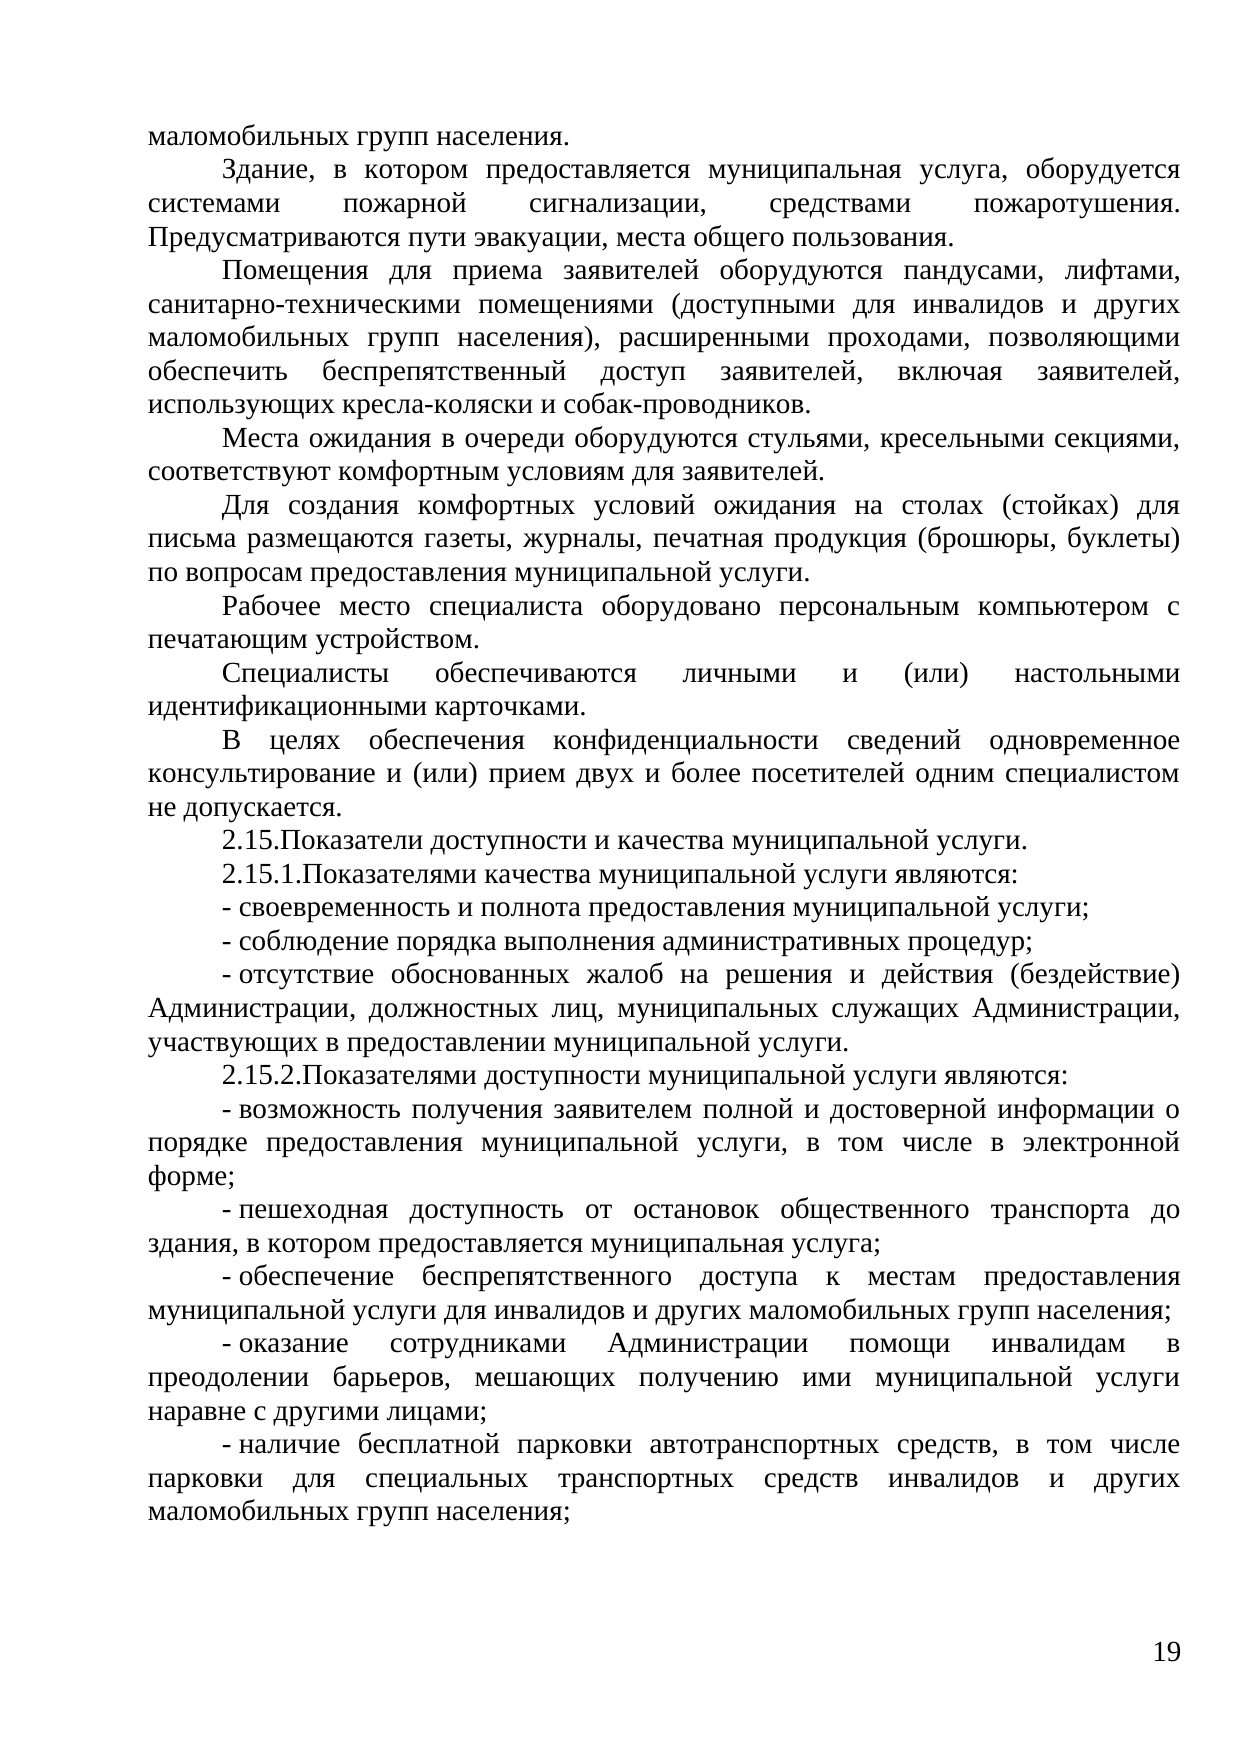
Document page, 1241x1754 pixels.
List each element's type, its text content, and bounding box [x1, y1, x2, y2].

text 2.15.Показатели доступности и качества муниципальной услуги. [148, 822, 1181, 856]
text Здание, в котором предоставляется муниципальная услуга, оборудуется системами пожарной сигнализации, средствами пожаротушения. Предусматриваются пути эвакуации, места общего пользования. [148, 152, 1181, 252]
text - отсутствие обоснованных жалоб на решения и действия (бездействие) Администрации, должностных лиц, муниципальных служащих Администрации, участвующих в предоставлении муниципальной услуги. [148, 957, 1181, 1057]
text Рабочее место специалиста оборудовано персональным компьютером с печатающим устройством. [148, 588, 1181, 655]
text - возможность получения заявителем полной и достоверной информации о порядке предоставления муниципальной услуги, в том числе в электронной форме; [148, 1091, 1181, 1191]
text - пешеходная доступность от остановок общественного транспорта до здания, в котором предоставляется муниципальная услуга; [148, 1191, 1181, 1258]
text - оказание сотрудниками Администрации помощи инвалидам в преодолении барьеров, мешающих получению ими муниципальной услуги наравне с другими лицами; [148, 1326, 1181, 1426]
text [148, 118, 1181, 152]
text - наличие бесплатной парковки автотранспортных средств, в том числе парковки для специальных транспортных средств инвалидов и других маломобильных групп населения; [148, 1426, 1181, 1527]
text - соблюдение порядка выполнения административных процедур; [148, 923, 1181, 957]
text Места ожидания в очереди оборудуются стульями, кресельными секциями, соответствуют комфортным условиям для заявителей. [148, 420, 1181, 487]
text - своевременность и полнота предоставления муниципальной услуги; [148, 889, 1181, 923]
text Помещения для приема заявителей оборудуются пандусами, лифтами, санитарно-техническими помещениями (доступными для инвалидов и других маломобильных групп населения), расширенными проходами, позволяющими обеспечить беспрепятственный доступ заявителей, включая заявителей, использующих кресла-коляски и собак-проводников. [148, 252, 1181, 420]
text В целях обеспечения конфиденциальности сведений одновременное консультирование и (или) прием двух и более посетителей одним специалистом не допускается. [148, 722, 1181, 822]
text - обеспечение беспрепятственного доступа к местам предоставления муниципальной услуги для инвалидов и других маломобильных групп населения; [148, 1258, 1181, 1326]
text Для создания комфортных условий ожидания на столах (стойках) для письма размещаются газеты, журналы, печатная продукция (брошюры, буклеты) по вопросам предоставления муниципальной услуги. [148, 487, 1181, 588]
text 2.15.2.Показателями доступности муниципальной услуги являются: [148, 1057, 1181, 1091]
text 2.15.1.Показателями качества муниципальной услуги являются: [148, 856, 1181, 889]
text Специалисты обеспечиваются личными и (или) настольными идентификационными карточками. [148, 655, 1181, 722]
* * * * * * *
* DIRECTIONS FOR THIS TASK
Respond with one number, the count of lines of the material that include "качества".

* ANSWER BELOW
2